Sur ce point, le Conseil constitutionnel juge traditionnellement qu’il est « loisible au législateur d’apporter à la liberté d’entreprendre, qui découle de l’article 4 de la Déclaration de 1789, des limitations liées à des exigences constitutionnelles ou justifiées par l’intérêt général, à la condition qu’il n’en résulte pas d’atteintes disproportionnées au regard de l’objectif poursuivi » (cf. par exemple décision n° 2013-346 QPC du 11 octobre 2013, société Schuepbach Energy LLC).
Autrement dit, ce n’est que dans l’hypothèse où le Conseil Constitutionnel juge que « l’interdiction de la production, du stockage et de la circulation de produits phytopharmaceutiques contenant des substances actives non approuvées par l’Union européenne pour des raisons liées à la protection de la santé humaine ou animale ou de l’environnement » est disproportionnée au regard de l’objectif poursuivi qu’il déclarera cette interdiction contraire à la Constitution.

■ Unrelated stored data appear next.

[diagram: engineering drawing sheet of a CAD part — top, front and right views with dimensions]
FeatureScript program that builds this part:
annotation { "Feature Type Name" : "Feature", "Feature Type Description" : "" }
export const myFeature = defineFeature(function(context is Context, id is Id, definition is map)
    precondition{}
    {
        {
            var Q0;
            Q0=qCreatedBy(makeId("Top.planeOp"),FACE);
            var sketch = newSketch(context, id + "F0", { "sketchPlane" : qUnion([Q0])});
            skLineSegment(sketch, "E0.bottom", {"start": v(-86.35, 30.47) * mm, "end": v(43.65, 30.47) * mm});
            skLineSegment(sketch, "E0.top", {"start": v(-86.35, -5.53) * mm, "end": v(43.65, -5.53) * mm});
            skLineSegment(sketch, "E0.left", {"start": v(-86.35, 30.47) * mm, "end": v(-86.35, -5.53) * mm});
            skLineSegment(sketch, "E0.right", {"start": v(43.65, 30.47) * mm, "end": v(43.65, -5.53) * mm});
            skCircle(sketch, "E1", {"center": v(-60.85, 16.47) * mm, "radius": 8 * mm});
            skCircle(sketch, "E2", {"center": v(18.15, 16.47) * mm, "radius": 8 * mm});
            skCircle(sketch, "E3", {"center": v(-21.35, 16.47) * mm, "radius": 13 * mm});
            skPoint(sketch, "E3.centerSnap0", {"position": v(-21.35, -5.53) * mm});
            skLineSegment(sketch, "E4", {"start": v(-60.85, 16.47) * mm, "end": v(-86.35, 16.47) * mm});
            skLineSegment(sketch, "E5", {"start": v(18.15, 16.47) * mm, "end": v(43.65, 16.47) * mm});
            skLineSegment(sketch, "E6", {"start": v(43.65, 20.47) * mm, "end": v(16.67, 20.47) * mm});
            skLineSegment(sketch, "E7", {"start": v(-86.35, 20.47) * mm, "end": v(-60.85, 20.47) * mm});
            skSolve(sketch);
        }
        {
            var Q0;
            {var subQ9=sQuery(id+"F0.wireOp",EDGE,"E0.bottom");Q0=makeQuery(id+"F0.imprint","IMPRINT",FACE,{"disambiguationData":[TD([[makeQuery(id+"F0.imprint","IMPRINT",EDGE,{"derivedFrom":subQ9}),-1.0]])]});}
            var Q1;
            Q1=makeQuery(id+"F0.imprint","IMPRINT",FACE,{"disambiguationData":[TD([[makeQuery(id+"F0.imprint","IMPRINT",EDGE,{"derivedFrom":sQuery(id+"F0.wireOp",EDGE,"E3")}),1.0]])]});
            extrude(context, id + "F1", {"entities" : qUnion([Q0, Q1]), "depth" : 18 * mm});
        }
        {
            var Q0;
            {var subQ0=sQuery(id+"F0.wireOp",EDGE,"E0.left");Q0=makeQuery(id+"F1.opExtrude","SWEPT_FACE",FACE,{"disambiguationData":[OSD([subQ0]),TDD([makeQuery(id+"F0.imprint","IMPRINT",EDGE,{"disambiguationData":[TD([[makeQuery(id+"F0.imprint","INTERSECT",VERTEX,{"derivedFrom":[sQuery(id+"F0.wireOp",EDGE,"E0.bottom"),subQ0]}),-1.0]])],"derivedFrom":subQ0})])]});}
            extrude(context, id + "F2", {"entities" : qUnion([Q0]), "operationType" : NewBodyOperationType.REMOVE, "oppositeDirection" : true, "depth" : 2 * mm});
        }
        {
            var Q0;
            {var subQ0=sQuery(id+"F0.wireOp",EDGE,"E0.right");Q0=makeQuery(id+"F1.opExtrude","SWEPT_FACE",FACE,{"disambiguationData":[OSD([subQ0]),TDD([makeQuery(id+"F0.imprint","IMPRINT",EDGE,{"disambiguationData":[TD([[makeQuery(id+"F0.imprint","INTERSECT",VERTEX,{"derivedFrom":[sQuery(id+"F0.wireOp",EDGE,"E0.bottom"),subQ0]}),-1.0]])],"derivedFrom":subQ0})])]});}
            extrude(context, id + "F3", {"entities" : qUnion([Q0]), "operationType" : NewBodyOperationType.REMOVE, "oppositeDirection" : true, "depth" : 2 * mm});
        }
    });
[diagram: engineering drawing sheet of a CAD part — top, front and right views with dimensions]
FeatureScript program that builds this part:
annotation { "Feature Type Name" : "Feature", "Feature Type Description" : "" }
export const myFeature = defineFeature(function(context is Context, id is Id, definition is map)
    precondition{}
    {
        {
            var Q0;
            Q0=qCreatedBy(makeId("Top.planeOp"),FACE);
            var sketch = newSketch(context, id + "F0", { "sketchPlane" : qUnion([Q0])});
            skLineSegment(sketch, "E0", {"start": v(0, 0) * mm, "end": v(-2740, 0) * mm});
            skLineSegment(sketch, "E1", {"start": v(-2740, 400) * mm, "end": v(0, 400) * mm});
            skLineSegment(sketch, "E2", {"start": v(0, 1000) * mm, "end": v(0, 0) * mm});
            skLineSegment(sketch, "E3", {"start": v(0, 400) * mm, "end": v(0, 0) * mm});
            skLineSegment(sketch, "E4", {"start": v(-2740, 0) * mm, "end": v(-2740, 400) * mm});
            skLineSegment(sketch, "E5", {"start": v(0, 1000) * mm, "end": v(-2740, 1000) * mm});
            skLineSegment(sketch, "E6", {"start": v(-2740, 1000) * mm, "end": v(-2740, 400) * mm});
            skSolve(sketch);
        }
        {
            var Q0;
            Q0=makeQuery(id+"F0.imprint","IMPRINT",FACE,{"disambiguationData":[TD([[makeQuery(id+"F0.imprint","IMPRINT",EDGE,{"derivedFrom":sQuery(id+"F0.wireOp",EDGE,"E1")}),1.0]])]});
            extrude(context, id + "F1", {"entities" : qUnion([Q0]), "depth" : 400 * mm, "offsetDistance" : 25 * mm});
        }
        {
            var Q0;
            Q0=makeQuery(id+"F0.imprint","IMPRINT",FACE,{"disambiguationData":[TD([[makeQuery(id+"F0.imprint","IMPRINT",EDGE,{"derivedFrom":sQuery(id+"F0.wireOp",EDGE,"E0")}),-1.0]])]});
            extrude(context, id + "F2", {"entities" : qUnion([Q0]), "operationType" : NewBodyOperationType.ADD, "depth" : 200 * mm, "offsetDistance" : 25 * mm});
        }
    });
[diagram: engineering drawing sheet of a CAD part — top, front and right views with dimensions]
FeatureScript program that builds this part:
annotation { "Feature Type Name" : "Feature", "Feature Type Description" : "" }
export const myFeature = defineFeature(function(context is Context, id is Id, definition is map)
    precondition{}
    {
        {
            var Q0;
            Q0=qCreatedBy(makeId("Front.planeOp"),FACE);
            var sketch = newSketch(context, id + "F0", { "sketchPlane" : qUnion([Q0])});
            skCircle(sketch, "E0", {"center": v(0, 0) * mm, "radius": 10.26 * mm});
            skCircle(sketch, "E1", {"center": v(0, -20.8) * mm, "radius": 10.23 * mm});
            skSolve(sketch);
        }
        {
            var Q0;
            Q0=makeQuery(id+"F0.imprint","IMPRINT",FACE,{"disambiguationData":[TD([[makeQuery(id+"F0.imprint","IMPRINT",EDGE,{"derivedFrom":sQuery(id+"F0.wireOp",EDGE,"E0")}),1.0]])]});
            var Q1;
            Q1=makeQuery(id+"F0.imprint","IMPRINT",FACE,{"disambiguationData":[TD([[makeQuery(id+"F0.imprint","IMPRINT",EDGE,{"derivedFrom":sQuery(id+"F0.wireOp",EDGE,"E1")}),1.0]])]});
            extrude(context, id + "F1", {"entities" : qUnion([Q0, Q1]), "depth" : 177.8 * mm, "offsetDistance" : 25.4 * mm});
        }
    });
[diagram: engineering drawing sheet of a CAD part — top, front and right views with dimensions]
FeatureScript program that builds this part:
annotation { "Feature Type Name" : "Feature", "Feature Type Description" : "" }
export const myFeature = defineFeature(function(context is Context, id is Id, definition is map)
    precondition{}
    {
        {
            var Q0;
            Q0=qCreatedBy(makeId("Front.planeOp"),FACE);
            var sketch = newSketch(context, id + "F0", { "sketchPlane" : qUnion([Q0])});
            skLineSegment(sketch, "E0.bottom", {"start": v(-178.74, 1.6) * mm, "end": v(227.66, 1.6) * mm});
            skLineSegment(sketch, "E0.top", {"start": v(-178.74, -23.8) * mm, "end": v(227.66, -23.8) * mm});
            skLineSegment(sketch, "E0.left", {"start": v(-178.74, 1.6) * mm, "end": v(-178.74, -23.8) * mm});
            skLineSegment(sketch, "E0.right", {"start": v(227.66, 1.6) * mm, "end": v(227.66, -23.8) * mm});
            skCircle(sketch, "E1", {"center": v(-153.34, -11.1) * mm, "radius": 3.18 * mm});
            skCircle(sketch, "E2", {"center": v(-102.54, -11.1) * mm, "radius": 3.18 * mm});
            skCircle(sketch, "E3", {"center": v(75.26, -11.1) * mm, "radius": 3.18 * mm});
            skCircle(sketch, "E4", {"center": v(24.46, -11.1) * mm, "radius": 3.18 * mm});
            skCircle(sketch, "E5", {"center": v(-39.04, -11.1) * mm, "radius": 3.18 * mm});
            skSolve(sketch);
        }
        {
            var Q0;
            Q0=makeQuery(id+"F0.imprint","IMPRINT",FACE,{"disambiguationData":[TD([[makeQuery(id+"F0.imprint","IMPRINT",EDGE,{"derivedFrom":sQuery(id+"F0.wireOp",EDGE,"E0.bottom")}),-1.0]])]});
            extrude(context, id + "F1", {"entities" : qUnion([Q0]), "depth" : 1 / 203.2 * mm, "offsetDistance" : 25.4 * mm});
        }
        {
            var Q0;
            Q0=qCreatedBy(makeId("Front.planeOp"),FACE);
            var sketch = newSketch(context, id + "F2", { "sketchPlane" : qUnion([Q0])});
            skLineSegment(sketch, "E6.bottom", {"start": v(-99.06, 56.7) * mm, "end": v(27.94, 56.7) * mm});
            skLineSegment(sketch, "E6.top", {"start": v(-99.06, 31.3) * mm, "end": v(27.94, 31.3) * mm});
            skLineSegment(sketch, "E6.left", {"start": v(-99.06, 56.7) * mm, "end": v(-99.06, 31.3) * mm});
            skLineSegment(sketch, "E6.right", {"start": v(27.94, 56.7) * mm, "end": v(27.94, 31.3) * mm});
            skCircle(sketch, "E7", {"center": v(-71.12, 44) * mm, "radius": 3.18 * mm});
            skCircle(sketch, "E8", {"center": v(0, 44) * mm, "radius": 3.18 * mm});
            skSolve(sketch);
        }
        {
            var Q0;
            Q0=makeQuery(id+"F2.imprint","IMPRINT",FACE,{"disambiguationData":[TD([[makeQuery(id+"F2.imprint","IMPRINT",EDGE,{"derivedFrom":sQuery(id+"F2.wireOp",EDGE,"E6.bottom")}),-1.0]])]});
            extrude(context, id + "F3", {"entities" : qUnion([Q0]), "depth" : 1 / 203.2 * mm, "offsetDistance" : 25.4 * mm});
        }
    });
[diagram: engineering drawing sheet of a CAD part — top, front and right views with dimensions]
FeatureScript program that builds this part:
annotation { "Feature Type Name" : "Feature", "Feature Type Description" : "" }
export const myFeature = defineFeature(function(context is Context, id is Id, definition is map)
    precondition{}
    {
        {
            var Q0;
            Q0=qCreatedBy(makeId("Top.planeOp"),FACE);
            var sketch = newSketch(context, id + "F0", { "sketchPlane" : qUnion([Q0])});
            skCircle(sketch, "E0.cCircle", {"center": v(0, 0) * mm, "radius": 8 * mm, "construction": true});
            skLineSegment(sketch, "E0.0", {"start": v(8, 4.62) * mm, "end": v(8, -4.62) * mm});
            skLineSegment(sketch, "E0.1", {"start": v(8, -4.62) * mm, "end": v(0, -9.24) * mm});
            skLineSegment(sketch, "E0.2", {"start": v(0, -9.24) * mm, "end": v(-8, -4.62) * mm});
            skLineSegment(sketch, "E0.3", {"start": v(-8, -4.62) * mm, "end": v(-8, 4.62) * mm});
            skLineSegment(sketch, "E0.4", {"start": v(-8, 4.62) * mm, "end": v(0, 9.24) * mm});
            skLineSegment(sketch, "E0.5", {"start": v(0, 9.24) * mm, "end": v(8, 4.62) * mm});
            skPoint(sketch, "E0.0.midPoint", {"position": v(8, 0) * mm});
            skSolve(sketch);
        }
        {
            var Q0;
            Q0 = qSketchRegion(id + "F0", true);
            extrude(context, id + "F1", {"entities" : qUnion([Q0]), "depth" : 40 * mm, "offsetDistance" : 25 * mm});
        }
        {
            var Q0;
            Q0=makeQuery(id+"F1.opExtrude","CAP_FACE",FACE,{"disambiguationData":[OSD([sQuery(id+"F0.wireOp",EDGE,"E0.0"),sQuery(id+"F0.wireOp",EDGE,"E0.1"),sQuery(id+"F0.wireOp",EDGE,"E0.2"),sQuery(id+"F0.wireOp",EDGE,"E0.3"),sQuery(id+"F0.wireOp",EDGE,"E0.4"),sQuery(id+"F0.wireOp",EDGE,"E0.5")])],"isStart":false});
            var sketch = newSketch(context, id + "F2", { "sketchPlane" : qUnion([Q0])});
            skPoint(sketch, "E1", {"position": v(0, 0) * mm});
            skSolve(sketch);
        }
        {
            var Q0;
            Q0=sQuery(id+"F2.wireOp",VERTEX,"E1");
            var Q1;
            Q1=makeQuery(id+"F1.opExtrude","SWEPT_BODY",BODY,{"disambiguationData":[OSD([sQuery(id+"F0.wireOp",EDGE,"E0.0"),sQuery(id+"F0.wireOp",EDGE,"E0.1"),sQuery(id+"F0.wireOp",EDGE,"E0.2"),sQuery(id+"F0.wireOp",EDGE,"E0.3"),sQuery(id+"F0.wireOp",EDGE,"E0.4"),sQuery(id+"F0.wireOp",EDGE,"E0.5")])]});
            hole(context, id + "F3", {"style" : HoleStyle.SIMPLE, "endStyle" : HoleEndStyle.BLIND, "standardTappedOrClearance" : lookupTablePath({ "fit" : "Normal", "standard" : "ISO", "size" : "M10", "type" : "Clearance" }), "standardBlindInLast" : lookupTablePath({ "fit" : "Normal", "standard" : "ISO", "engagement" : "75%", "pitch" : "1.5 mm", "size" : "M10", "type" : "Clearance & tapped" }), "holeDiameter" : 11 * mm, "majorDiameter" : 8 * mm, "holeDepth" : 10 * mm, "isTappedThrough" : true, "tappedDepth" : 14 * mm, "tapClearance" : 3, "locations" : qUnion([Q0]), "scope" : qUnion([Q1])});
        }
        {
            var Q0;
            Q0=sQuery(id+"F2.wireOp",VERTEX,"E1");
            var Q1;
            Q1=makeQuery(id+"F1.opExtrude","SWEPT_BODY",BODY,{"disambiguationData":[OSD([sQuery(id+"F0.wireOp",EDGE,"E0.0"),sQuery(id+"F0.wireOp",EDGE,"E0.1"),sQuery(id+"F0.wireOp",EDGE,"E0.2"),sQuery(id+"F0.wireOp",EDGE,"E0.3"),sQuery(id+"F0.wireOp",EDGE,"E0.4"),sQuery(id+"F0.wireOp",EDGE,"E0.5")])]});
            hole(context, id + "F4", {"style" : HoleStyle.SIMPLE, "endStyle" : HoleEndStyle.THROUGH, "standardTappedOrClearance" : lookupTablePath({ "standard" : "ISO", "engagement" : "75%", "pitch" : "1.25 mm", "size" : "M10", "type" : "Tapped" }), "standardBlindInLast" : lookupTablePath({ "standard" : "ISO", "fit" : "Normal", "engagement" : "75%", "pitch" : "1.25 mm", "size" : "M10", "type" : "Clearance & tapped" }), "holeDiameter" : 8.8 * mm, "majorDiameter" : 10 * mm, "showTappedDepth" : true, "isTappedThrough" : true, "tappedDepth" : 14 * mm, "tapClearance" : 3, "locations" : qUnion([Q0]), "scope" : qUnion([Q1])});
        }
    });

Le Conseil Constitutionnel avait d’ailleurs jugé que l’interdiction de l’exploration et l’exploitation des mines d’hydrocarbures liquides ou gazeux par des forages suivis de fracturation hydraulique sur le territoire national, prévue par l’article 1er de la loi n° 2011-835 du 13 juillet 2011, ne présentait pas un caractère disproportionné au regard du but d’intérêt général de protection de l’environnement poursuivi (cf. décision société Schuepbach Energy LLC, précitée).